Maxim Lex Non Cogit Ad Impossiblia to be read from the point of view of performance of an
act by transferee of licence to fulfil condition, which is allegedly not discharged by transferor
but not from the point of view of applicability of Notification No. 203/92-Cus.
(b) ACCE Vs Dunlop India Ltd &Ors, 1985 (19) ELT 22 (SC)
Impact of ex parte interim orders
It is inevitable in a Hierarchical system of courts that there are decisions of the Supreme Court
which do not attract the unanimous approval of all members of the judiciary, but the judicial
system only works if someone is allowed to have the last word and that last word once spoken
is loyally accepted. The better wisdom of the Courts below must yield to the Higher wisdom of
the Court above that is the strength of the hierarchical judicial system. In India, needless to
say, under Article 141 of the Constitution, the law declared by the Supreme Court shall be
binding on all courts within the territory of India, and under Article 144 all authorities civil and
judicial in the territory of India shall act in aid of the Supreme Court.
3.9 Judicial discipline
(a) Pradip Chandra Parija Vs Pramod Chandra Patnaik, 2002 (144) ELT 7 (SC)
Judicial discipline to be followed by Judges as regards Court decisions.
Judicial discipline requires that two Judge Bench should follow the decision of a Bench of
three learned Judges. If the two Judge Bench concludes that the earlier judgment of three
learned Judges is very incorrect and under no circumstances to be followed, proper course is
to set out the reasons why it could not agree with the earlier judgment and refer the matter to
a Bench of three Judges and if then the Bench of three Judges also comes to the conclusion
that the earlier judgment of a Bench of three learned Judges is incorrect, it should refer the
matter to a Bench of five learned Judges.
(b) UOI Vs Kamalakshi Finance Corpn. Ltd, 1991 (55) ELT 433 (SC)

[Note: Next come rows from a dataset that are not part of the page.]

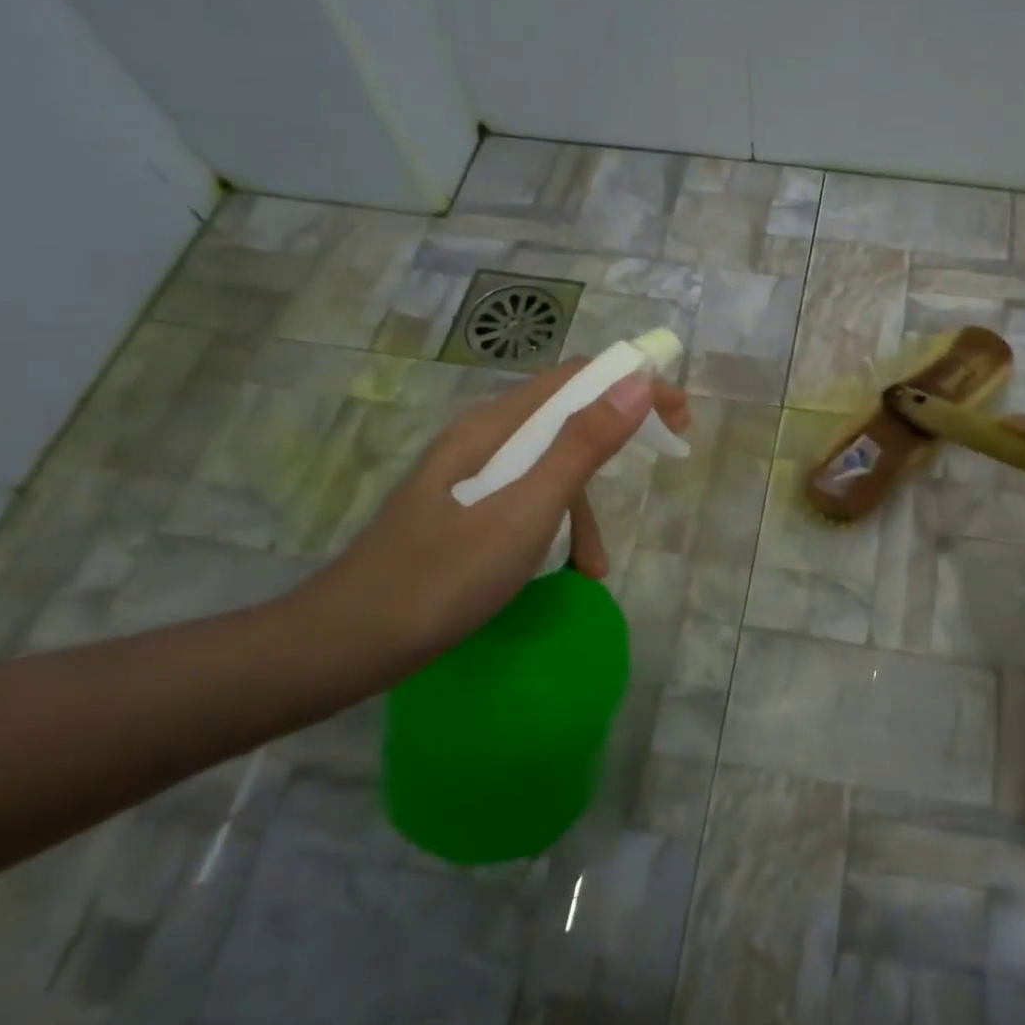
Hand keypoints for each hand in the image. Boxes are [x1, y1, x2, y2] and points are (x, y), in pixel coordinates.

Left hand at [298, 363, 689, 658]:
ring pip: (548, 465)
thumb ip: (582, 446)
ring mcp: (470, 476)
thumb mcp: (526, 511)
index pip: (577, 379)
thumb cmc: (442, 578)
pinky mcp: (464, 511)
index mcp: (494, 427)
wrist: (346, 644)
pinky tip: (561, 572)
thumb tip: (638, 383)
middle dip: (619, 433)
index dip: (633, 385)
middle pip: (565, 416)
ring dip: (585, 504)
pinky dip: (556, 526)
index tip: (678, 414)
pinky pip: (527, 499)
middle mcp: (482, 438)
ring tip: (596, 564)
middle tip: (667, 450)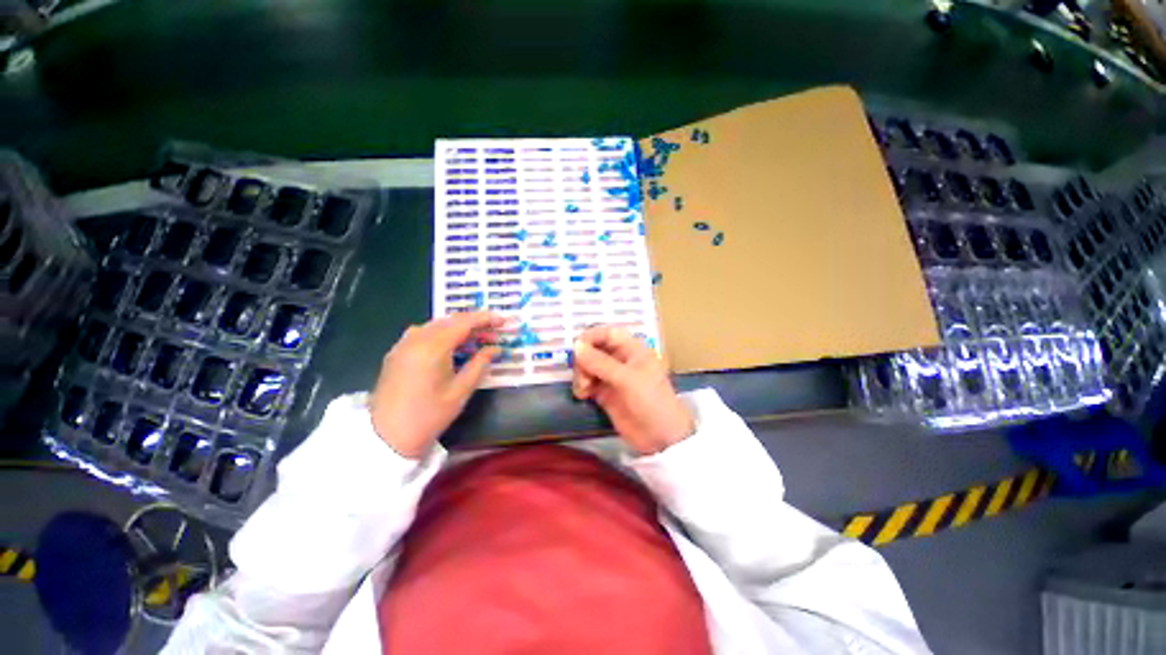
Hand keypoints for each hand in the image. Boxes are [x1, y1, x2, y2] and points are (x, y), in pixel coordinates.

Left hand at [370, 312, 503, 458]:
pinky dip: (443, 334)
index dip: (486, 319)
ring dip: (459, 328)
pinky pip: (424, 333)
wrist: (387, 437)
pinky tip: (452, 346)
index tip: (503, 320)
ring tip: (477, 340)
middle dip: (475, 323)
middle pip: (450, 321)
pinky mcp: (397, 353)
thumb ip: (480, 365)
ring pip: (437, 325)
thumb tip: (495, 349)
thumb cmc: (428, 416)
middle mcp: (416, 339)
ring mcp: (403, 344)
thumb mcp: (460, 391)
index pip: (464, 323)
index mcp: (432, 347)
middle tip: (494, 334)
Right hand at [572, 326, 692, 454]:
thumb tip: (576, 345)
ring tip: (584, 389)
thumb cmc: (650, 401)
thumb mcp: (627, 379)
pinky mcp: (605, 393)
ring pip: (588, 365)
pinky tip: (583, 395)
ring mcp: (612, 377)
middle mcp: (621, 359)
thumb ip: (600, 362)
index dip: (591, 337)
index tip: (576, 348)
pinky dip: (582, 386)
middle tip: (582, 375)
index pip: (607, 333)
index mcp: (632, 349)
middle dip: (584, 359)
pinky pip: (587, 382)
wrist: (660, 437)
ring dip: (581, 373)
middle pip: (594, 349)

It cannot be too vehemently emphasised that it is of utmost importance that, in disposing of
the quasi-judicial issues before them, revenue officers are bound by the decisions of the
appellate authorities. The order of the Appellate Collector is binding on the Assistant
Collectors working within his jurisdiction and the order of the Tribunal is binding upon the
Assistant Collectors and the Appellate Collectors who function under the jurisdiction of the
Tribunal. The principles of judicial discipline require that the orders of the higher appellate
authorities should be followed unreservedly by the subordinate authorities. The mere fact that
the order of the appellate authority is not “acceptable” to the department, in itself an
objectionable phrase and the subject-matter of an appeal, can furnish no ground for not
following it unless its operation has been suspended by a competent Court. If this healthy rule
is not followed, the result will only be undue harassment to assessees and chaos in
administration of tax laws.
3.10 Doctrine of merger
(a) Kunhyammed Vs State of Kerala, 2001 (129) ELT 11 (SC)

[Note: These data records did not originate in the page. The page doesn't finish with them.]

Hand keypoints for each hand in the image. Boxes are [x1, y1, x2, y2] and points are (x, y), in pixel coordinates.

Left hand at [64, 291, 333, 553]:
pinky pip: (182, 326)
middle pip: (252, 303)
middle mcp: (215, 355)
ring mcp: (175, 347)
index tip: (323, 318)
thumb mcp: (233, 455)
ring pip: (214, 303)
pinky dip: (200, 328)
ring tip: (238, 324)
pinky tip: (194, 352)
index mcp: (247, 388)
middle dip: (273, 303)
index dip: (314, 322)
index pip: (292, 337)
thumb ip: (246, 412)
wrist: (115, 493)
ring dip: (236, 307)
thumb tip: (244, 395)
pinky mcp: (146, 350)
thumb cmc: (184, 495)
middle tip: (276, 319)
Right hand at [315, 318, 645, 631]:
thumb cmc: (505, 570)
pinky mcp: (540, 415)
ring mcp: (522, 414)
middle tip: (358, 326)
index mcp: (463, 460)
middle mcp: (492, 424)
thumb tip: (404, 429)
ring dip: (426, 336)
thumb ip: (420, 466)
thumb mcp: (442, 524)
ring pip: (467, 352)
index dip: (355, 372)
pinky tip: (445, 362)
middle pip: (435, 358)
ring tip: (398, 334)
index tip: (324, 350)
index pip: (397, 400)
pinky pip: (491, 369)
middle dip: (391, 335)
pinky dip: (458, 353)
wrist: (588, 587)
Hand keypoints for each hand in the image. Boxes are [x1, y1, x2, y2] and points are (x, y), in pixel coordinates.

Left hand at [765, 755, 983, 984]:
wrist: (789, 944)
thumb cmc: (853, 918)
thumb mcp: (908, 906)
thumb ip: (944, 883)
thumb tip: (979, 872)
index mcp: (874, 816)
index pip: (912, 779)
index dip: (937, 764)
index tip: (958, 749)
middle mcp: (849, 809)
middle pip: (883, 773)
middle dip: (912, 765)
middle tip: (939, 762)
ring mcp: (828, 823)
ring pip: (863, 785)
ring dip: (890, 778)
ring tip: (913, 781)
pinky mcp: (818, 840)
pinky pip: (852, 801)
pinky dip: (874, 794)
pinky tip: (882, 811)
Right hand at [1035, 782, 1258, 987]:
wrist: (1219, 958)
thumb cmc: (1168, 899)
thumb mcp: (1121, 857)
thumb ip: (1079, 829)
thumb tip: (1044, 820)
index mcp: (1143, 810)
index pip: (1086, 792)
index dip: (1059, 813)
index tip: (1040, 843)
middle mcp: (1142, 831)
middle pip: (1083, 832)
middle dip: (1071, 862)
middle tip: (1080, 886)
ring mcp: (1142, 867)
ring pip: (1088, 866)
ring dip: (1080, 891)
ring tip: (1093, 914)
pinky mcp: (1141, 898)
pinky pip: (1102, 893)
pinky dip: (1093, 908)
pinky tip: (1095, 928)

Doctrine of merger is neither a doctrine of constitutional law nor one statutorily recognized. It
is a common law doctrine founded on principles of propriety in the hierarchy of justice delivery
system. Its underlying logic is that there cannot be more than one operative order governing
the same subject matter at a given point of time. The doctrine is not of universal or unlimited
application. To attract it, the superior jurisdiction should be capable of reversing, modifying or
affirming the order put in issue before it and it should do so by passing a speaking and
reasoned order.
(b) Fuljit Kaur vs. State of Punjab, 2010 (262) ELT 40 (SC)
Unique case of an influential person having allotment of residential plot in discretionary quota
within 48 hours of submission of application and to assert right to have land at throwaway
price and not deposit sale price for quarter of a century.
Dismissal of Special Leave Petition in limine does not mean reasoning of judgment of High
Court stood affirmed or such judgment merges with Supreme Court order. Such dismissal of
SLP means case not considered as worthy of examination. Such order does not operate as
res judicata and is not a binding precedent.